Segundo Zacharias, a equipe precisará ter uma preparação muito grande para a cirurgia, devido condição cardíaca delas. “Elas estão unidas pelo tórax e pelo abdômen. No tórax, elas dividem uma mesma membrana, que é o pericárdio; os corações são individuais, mas estão colados, embora não se comuniquem. O fígado também é único. Com isso, teremos que fazer uma estratégia de programação cirúrgica para atuar na separação. Estamos programando a cirurgia para quando elas estiverem com um ano”, revela.
Por que apenas com um ano? “Com essa idade”, responde o cirurgião, “elas estarão com um bom peso, com a vacinação em dias. Aí entrarão duas equipes: a de cirurgia cardíaca e a de cirurgia pediátrica. Se conseguirmos, será algo inédito, pois teremos que fazer a cirurgia cardíaca associada à pediátrica. É algo muito complexo e ainda não vi nada descrito na literatura mundial em relação a isso. Porém, temos que, primeiro, avaliar a sobrevivência delas”.
Segundo ele, uma cirurgia antes de um ano de idade só deve ser feita caso ocorra um fator de emergência em que seja necessário interferir. “Mas, se pudermos levar até um ano de idade, é melhor, pelo peso, imunidade e resistência das crianças”.
Complicações
Zacharias Calil explica que casos de má formação como a de gêmeos siameses são complexos e que 75% dos casos morrem nas primeiras 24 horas, pelas más formações associadas. Dos 25% restantes, outros 25% morrem nos primeiros 15 dias. “As estatísticas são altas. A literatura médica mundial fala em sobrevida de, no máximo, 20%. Em Goiás, conseguimos uma sobrevida de 50%. A medicina não é exata, mas vai evoluindo. A cada dia nós temos novos equipamentos para mantê-los vivos. Antigamente, morriam todos.”

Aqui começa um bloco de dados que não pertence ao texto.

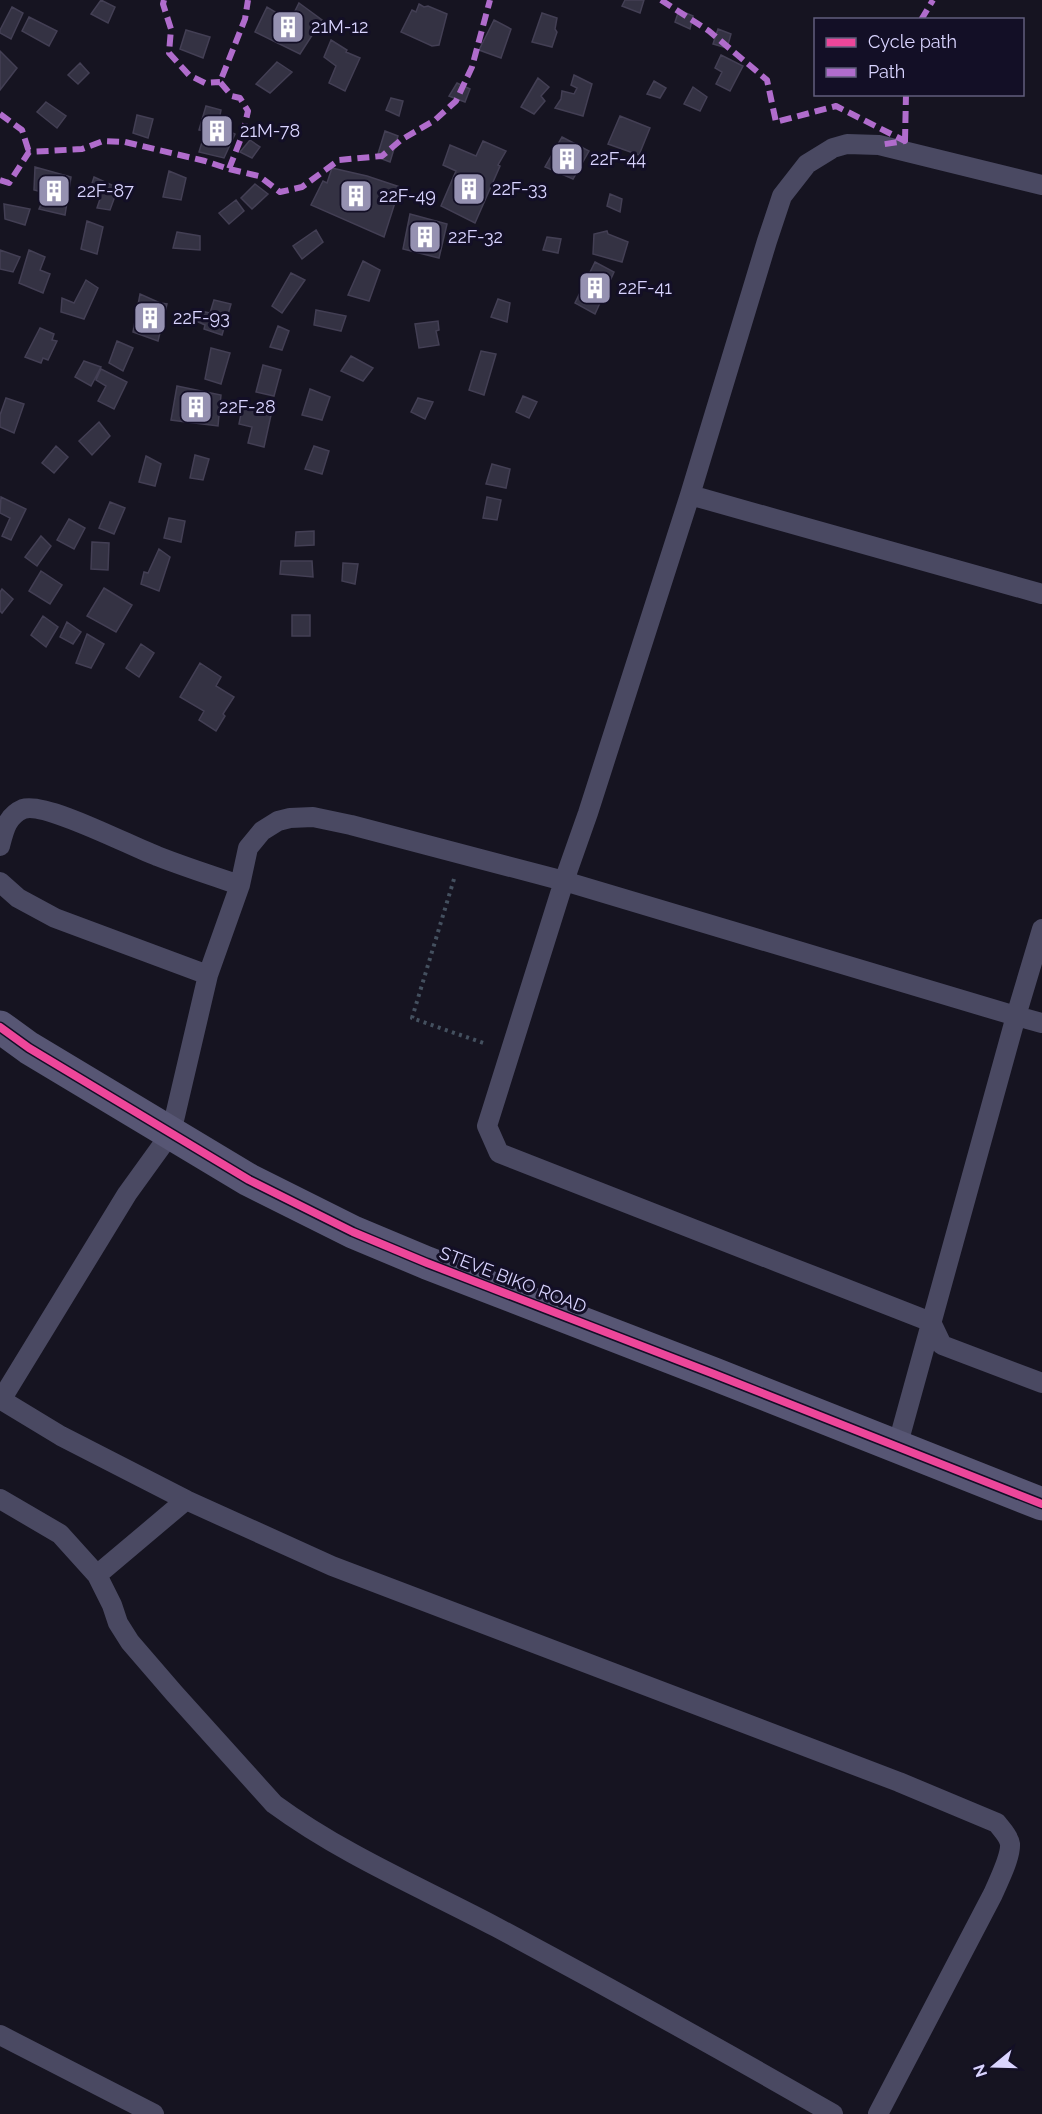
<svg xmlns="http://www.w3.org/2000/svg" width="1042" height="2114" font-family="Raleway,sans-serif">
  <rect width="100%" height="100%" fill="#161421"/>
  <path fill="#343243" stroke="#433f54" stroke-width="1.5" d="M101,0L115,7L108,23L91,14Z
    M625,0H644L640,13L622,6Z
    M299,3L322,20L300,54L255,32L267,7L290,21Z
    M419,4L424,7L428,6L447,14L439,45L432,46L401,32L412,10L416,12Z
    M12,7L23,13L11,39L0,33V30Z
    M679,10L693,16L690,29L675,22Z
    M542,13L557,18L555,29L557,32L552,47L532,42Z
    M29,17L57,31L49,46L22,31Z
    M494,20L511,29L501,58L479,50Z
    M718,29L731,34L727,48L713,44Z
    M186,30L210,37L203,58L180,49Z
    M331,40L347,50L346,52L360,58L345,91L329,83L336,66L324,57Z
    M0,51L17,68L0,90Z
    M721,55L743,66L730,91L716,84L722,72L715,68Z
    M277,62L292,72L270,93L256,84Z
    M80,63L89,73L78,84L68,75Z
    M574,75L592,84L583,116L555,108L561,99L562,91L574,94L577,88L571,85Z
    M538,78L549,87L541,96L545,101L534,114L521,107Z
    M654,81L666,88L660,98L647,94Z
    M457,83L470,89L465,102L449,96Z
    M693,87L707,97L700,111L684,104Z
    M391,98L403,101L399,116L386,110Z
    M46,102L66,116L57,128L37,112Z
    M206,106L221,110L218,126L235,134L224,158L199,152L203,139L211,140L213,133L199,130Z
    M137,115L153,119L148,138L133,133Z
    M620,116L650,128L639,155L608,144Z
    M385,131L398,136L390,162L377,157Z
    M562,137L589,151L573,179L545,167Z
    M250,140L260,147L252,158L240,152Z
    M483,141L506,151L498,165L500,166L475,223L441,206L456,171L443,165L450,145L476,156Z
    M35,167L71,177L65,215L39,209L46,193L34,190Z
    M332,168L367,176L400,187L384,237L311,205L323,181L327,183Z
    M169,171L186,178L181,200L163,197Z
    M94,177L118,188L110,210L97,208L101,196L90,190Z
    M255,184L268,194L252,209L241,198Z
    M610,194L622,199L620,212L607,206Z
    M236,200L244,211L229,224L219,213Z
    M4,204L30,209L25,225L5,219Z
    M410,214L447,224L439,258L403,249Z
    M87,221L103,227L97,254L81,249Z
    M316,230L323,242L302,259L293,246Z
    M607,231L608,234L628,242L622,262L593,254L594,234Z
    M177,232L200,236V250L173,248Z
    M547,237L561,239L558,253L543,250Z
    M0,250L20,257L13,272L0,269Z
    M29,250L45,257L40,270L50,274L43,293L19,283Z
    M363,261L380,270L369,301L348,295Z
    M595,262L614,272L595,314L575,303Z
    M291,273L305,280L282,313L272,306Z
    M86,280L98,288L84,319L61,312L62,298L74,303Z
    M140,294L160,303L167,304L158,341L133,332Z
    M498,299L510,303L507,322L491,317Z
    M214,300L231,304L222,335L204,329L205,325L196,321V310L210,313Z
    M316,310L346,316L341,331L314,325Z
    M438,321L439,330L436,331L439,345L419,348L415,324Z
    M278,326L289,331L282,350L270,347Z
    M40,328L54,334L52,340L57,341L48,360L43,358L41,363L25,357Z
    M117,341L133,348L123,371L109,363Z
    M211,348L230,353L221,384L205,379Z
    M481,351L496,354L484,395L469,390Z
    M351,356L373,368L363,381L341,371Z
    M84,361L101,367L91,386L75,377Z
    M263,365L281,370L274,396L256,392Z
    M101,369L127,382L114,409L98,401L106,386L96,380Z
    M177,386L221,395L218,426L171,420Z
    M310,389L330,397L322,420L302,415Z
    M523,396L537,402L529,418L516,412Z
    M6,398L24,404L14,433L0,427V415Z
    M418,398L433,402L425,419L411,412Z
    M242,409L271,415L264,447L248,443L252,427L239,424Z
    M99,422L110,436L92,455L79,441Z
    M56,446L68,457L54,473L42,463Z
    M314,446L329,451L322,474L305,469Z
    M195,455L209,459L203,480L190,478Z
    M146,456L161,464L155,486L139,482Z
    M492,464L510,469L506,488L486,484Z
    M1,497L26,509L11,540L2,536L10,518L0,513Z
    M487,497L501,500L497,520L483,518Z
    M110,502L125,508L114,534L99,528Z
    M169,518L185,521L181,542L164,538Z
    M69,519L85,528L74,549L57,540Z
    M314,531V545L295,546L296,532Z
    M41,536L51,546L37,566L25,557Z
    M92,542L109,543L108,570L91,569Z
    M159,549L170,557L159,591L141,584L144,572L148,573Z
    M281,561H312L313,577L280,574Z
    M343,563L358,564L355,584L342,581Z
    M41,571L62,585L50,604L29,591Z
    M104,588L132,605L116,632L87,616Z
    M2,589L13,599L2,613L0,611V592Z
    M292,615H310V636H292Z
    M43,616L58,627L46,647L31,635Z
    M67,622L81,632L73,644L60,637Z
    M87,634L104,644L91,668L76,663Z
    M141,644L154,653L139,677L126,668Z
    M200,663L221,677L216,686L234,697L223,714L225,716L216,731L199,720L204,711L180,697Z"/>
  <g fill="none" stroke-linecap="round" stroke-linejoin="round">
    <path stroke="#44505f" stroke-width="4" stroke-dasharray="3 4.5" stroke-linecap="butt" d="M454,879L412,1018L486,1044"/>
    <path stroke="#4a4962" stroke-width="20" d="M1042,185L879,145L847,144L833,148L807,164L782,196L767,241L690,495L588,813L564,881L487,1126L499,1153L931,1322L942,1345L1042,1383
      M690,495L1042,594
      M0,846C4,830 7,816 23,809C45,801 132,847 157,856C185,867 213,876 240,885
      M0,882L18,898L55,918L208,975
      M0,1399L61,1436L186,1500L332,1566L899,1782L997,1823C1001,1829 1009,1836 1010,1844C1011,1857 998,1882 993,1894L878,2114
      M1,1400L127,1194L171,1133L208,975L240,885L248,848L262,831L278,821L290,818L313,817L351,825L564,881L1016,1016L1042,929
      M897,1447L1016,1016L1042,1023
      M0,1499L60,1534L97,1575L112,1605L118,1623L130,1642L174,1693L274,1804C342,1854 422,1888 496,1927C610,1988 722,2050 833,2114
      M97,1575L186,1500
      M0,2035L154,2114"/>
    <path stroke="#575674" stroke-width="33" d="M0,1027L29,1048L249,1180L353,1232L427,1263L714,1374L1042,1504"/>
    <path stroke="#b06ccc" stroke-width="6" stroke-dasharray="12 6" stroke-linecap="butt" d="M164,0L163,4L171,29L169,53L189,75L205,83L220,82
      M661,0L709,31L767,80L776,122L836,106L905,141L879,145
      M921,20L933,0
      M0,114L22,130L29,152
      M905,141L906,94
      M229,169L259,176L280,192L302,187L339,160L382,156L401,140L435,120L456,101L472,67L490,0
      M0,180L9,183L29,152L82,149L103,141L125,142L205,161L229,169L243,133L248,111L240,98L232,96L220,82L245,19L248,0"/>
    <g stroke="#130f26" stroke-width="11">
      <path id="cycleway" d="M0,1027L29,1048L249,1180L353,1232L427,1263L714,1374L1042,1504"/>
    </g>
    <use href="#cycleway" stroke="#ed469a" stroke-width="8"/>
  </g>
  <defs>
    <g id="building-square" transform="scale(1.725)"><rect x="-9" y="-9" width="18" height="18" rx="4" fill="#9591b1" stroke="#130f26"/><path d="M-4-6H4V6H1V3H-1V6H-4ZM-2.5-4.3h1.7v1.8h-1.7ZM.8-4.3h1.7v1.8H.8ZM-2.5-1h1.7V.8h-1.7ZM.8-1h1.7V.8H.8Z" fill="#fff"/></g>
  </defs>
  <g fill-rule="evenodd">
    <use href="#building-square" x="288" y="27"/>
    <use href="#building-square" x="217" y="131"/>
    <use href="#building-square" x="567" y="159"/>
    <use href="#building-square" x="469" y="189"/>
    <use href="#building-square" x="54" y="191"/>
    <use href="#building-square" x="356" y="196"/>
    <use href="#building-square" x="425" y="237"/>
    <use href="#building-square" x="595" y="288"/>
    <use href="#building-square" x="150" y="318"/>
    <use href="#building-square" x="196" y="407"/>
  </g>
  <g text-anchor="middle" stroke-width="6" stroke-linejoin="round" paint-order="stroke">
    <g font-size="18" fill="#d9d4ff" stroke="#130f26" text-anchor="start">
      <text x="311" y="33">21M-12</text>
      <text x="240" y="137">21M-78</text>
      <text x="590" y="165">22F-44</text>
      <text x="492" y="195">22F-33</text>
      <text x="77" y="197">22F-87</text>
      <text x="379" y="202">22F-49</text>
      <text x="448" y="243">22F-32</text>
      <text x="618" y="294">22F-41</text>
      <text x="173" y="324">22F-93</text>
      <text x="219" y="413">22F-28</text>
    </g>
    <g font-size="18" fill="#d9d4ff" stroke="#130f26">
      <text transform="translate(513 1280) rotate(21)" y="6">STEVE BIKO ROAD</text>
    </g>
  </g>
  <rect x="814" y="18" width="210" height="78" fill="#130f26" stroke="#625e7d" stroke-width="1.5"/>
  <rect x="826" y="38" width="30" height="9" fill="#ed469a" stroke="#625e7d" stroke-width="1.5"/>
  <text x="868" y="48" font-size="18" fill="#d9d4ff">Cycle path</text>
  <rect x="826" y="68" width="30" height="9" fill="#b06ccc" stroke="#625e7d" stroke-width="1.5"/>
  <text x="868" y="78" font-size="18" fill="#d9d4ff">Path</text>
  <g transform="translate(994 2066) rotate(251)" stroke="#130f26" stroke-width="4.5" paint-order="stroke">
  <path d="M0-4.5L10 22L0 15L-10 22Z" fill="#d9d4ff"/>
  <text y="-9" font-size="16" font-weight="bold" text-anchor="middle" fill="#d9d4ff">N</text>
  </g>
</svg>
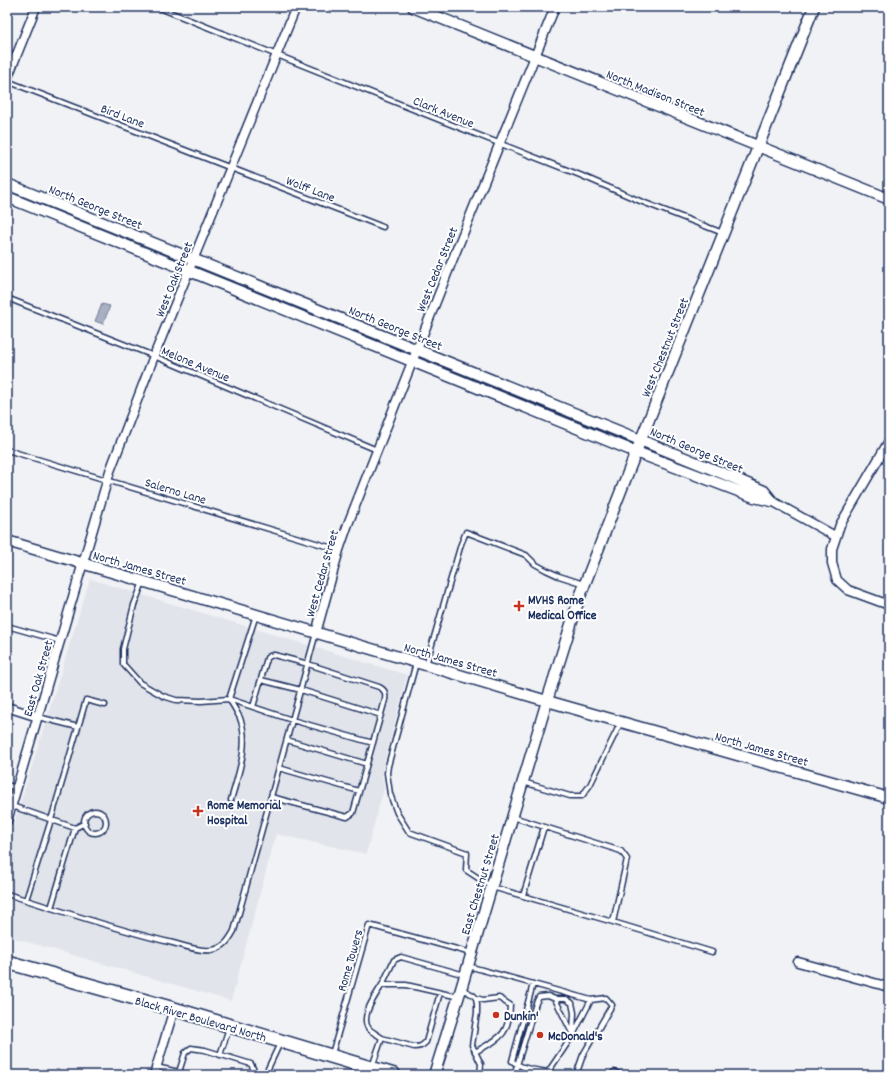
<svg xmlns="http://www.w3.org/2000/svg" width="896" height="1082" font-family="Dekko,sans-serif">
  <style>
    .built { fill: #e1e4ea }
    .water { fill: #a8b0c2; stroke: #707c9a }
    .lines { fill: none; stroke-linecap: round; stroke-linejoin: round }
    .service-casing { stroke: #1b2f5e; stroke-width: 7 }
    .minor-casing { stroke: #1b2f5e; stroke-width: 11 }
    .tertiary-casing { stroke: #1b2f5e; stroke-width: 13 }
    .primary-casing { stroke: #1b2f5e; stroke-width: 16 }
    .service { stroke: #fff; stroke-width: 4 }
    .minor { stroke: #fff; stroke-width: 8 }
    .tertiary { stroke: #fff; stroke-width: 10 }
    .primary { stroke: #fff; stroke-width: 13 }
    .poi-dot { fill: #c8321e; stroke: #fff; stroke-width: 1.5 }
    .labels { text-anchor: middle; stroke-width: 4; stroke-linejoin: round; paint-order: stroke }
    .street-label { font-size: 13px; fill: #1b2f5e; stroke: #fff }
    .poi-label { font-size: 13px; font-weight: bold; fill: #1b2f5e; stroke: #fff; text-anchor: start }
  </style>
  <rect width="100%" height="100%" fill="#f1f2f5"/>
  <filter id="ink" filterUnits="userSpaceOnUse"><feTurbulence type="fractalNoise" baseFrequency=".025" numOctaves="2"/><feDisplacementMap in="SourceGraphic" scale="8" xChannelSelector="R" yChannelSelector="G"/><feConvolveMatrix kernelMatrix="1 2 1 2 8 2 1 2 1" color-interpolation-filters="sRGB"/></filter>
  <g filter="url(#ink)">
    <path class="built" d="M90,579L407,675L384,764L382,775L384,788L366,854L276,834L231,1001L7,936V846Z"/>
    <path class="water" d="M102,304L110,306L103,324L95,321Z"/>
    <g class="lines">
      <defs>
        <path id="service" d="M157,7L445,122L580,175L640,201L723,233
          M7,81L383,227
          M7,298L154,356L377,450
          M7,450L339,550
          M143,582L134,605L123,649V664L140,683L163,696L176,700L201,701L229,699L292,720L373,743
          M7,626L60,641
          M416,663L388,766L387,773L390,794L397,813L409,832L467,853L466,870L492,887L613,922L627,859L621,851L513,817
          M426,665L461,544L466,532L526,555L535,564L546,570L559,576L584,584
          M261,680L301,690L381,715
          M253,707L267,658L270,656L274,655L308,664L379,687C385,690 386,693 385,700L353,813L347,817L271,797
          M38,717L78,727
          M287,740L367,764
          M279,768L359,791
          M523,782L570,796H582L590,785L621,722
          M7,785L17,788
          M231,800C238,775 250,744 240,718C237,712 233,705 229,699L256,615
          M12,806L75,828L85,823
          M84 822a11 11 0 1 1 22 0a11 11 0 1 1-22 0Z
          M7,894C62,911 117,930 173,943C185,946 200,952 212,950C224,948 229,940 234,931L316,633
          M523,896L544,827
          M26,900L51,820L86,700L105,705
          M51,908L75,828
          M613,922L712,952
          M468,966L591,1000L606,998L612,1005L583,1055L576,1075
          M533,984L512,1061C522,1069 536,1070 548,1072
          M382,985L394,960L401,957L465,975
          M462,989L473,995L476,998L477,1004V1013L472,1045L481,1064L480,1075
          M555,999H566L572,1003L574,1013L573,1032
          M382,1038L414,1047C420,1047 422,1046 426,1042L440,993
          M475,1052C500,1038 509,1036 510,1005L499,998L483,1000L476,998
          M332,1054L369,925L471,953
          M220,1055L229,1028
          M156,1067L179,1072L185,1053L191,1048L205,1050L251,1064L256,1075
          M372,1067L382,1038C378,1035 372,1032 369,1029C359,1017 376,995 382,985H406L459,997
          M265,1075L280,1043
          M514,1075L536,1003L539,997L548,996L555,999L573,1035
          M546,1075L573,1035L591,1000
          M612,1075L614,1072L623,1075"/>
        <path id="minor" d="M7,79L36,7
          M889,441L840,525L832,549V563L837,580L848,590L889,605
          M772,501L835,536
          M316,633L339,550L348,524L452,261L555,7
          M7,707L38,717
          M7,821L110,471L154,356L296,7
          M798,962L889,987
          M154,1075L174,1009"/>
        <path id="tertiary" d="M413,7L889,199
          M7,184L722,473L764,491L772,501
          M7,197L636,452L754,497L772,501
          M7,541L547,701L889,798
          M434,1075L461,989L547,701L579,599L636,452L814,7"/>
        <path id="primary" d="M7,962L174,1009L394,1075"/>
      </defs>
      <use href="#service" class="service-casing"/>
      <use href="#minor" class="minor-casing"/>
      <use href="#tertiary" class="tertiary-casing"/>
      <use href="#primary" class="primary-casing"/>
      <use href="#service" class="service"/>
      <use href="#minor" class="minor"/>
      <use href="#tertiary" class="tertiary"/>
      <use href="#primary" class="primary"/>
    </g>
  </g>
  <g class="poi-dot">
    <path d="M517 600h4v4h4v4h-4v4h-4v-4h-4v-4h4z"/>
    <path d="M196 805h4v4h4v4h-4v4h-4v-4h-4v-4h4z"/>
    <circle cx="496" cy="1015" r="4"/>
    <circle cx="540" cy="1035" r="4"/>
  </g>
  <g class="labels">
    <g class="street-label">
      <text transform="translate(656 92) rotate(22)" y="5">North Madison Street</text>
      <text transform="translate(444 111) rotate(22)" y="5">Clark Avenue</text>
      <text transform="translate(123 115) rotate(21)" y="5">Bird Lane</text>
      <text transform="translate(311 188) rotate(21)" y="5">Wolff Lane</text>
      <text transform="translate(96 206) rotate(22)" y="5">North George Street</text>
      <text transform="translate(436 269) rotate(-68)" y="5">West Cedar Street</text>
      <text transform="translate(173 279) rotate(-68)" y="5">West Oak Street</text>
      <text transform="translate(396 327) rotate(22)" y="5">North George Street</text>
      <text transform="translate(664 347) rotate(-68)" y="5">West Chestnut Street</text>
      <text transform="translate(196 363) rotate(23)" y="5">Melone Avenue</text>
      <text transform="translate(697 449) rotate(23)" y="5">North George Street</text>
      <text transform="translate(176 490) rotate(17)" y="5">Salerno Lane</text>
      <text transform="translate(140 567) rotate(16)" y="5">North James Street</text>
      <text transform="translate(321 573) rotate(-74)" y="5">West Cedar Street</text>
      <text transform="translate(451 659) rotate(16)" y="5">North James Street</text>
      <text transform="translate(37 678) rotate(-74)" y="5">East Oak Street</text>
      <text transform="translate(762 748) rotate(16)" y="5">North James Street</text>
      <text transform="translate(479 884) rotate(-73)" y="5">East Chestnut Street</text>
      <text transform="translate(349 960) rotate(-74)" y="5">Rome Towers</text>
      <text transform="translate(201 1018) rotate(16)" y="5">Black River Boulevard North</text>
    </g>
    <g class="poi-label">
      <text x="528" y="604">MVHS Rome<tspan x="528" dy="15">Medical Office</tspan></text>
      <text x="207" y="809">Rome Memorial<tspan x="207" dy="15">Hospital</tspan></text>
      <text x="504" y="1020">Dunkin'</text>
      <text x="548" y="1040">McDonald's</text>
    </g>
  </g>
  <rect width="896" height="1082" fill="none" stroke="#fff" stroke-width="24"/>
  <rect x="12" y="12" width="872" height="1058" fill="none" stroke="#1b2f5e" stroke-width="1.5" filter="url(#ink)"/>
</svg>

Zacharias alerta: é extremamente necessário que uma mulher grávida faça o pré-natal, visto que, em caso de má formação, o diagnóstico precoce é esse essencial. “A má formação deve ser identificada no pré-natal para evitar surpresas. Se o obstetra vai fazer um parto desses sem a informação, diminui a sobrevida. Com o pré-natal, o parto será encaminhado para uma equipe mais complexa e multidisciplinar.”